> WORK REQUEST:
Which lines in the data below contain the string "example"? Show each one.

==== INPUT DATA

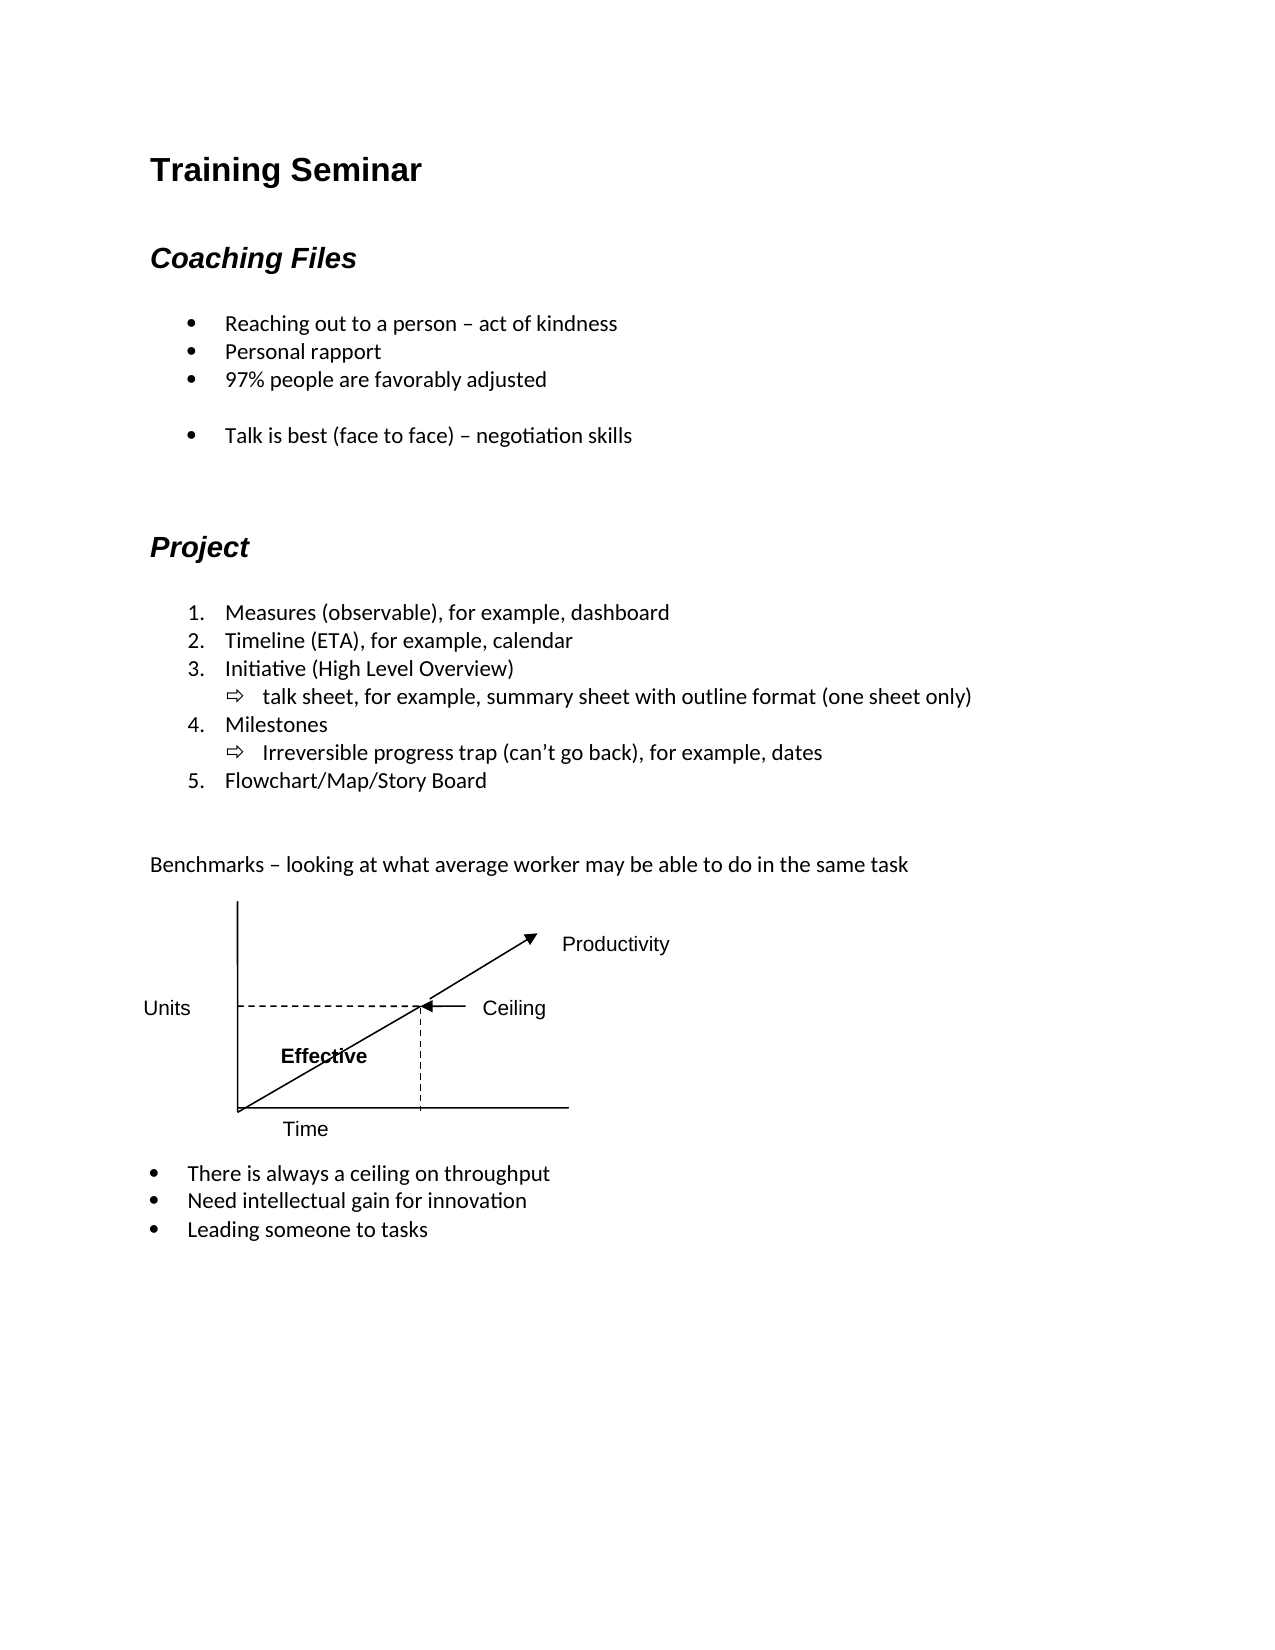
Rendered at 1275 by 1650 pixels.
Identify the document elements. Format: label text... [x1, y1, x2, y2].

list Flowchart/Map/Story Board [187, 766, 1125, 794]
subtitle Project [150, 530, 1125, 564]
subtitle Training Seminar [150, 150, 1125, 188]
list Measures (observable), for example, dashboard [187, 598, 1125, 626]
list There is always a ceiling on throughput [150, 1159, 1125, 1187]
list Initiative (High Level Overview) [187, 654, 1125, 682]
list Reaching out to a person – act of kindness [187, 309, 1125, 337]
list Milestones [187, 710, 1125, 738]
list talk sheet, for example, summary sheet with outline format (one sheet only) [225, 682, 1125, 710]
list 97% people are favorably adjusted [187, 365, 1125, 393]
list Personal rapport [187, 337, 1125, 365]
subtitle Coaching Files [150, 241, 1125, 275]
list Irreversible progress trap (can’t go back), for example, dates [225, 738, 1125, 766]
list Leading someone to tasks [150, 1215, 1125, 1243]
list Need intellectual gain for innovation [150, 1187, 1125, 1215]
list Timeline (), for example, calendar [187, 626, 1125, 654]
list Talk is best (face to face) – negotiation skills [187, 421, 1125, 449]
text Benchmarks – looking at what average worker may be able to do in the same task [150, 850, 1125, 878]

========

> ANSWER SECTION:
list Measures (observable), for example, dashboard [187, 598, 1125, 626]
list talk sheet, for example, summary sheet with outline format (one sheet only) [225, 682, 1125, 710]
list Irreversible progress trap (can’t go back), for example, dates [225, 738, 1125, 766]
list Timeline (), for example, calendar [187, 626, 1125, 654]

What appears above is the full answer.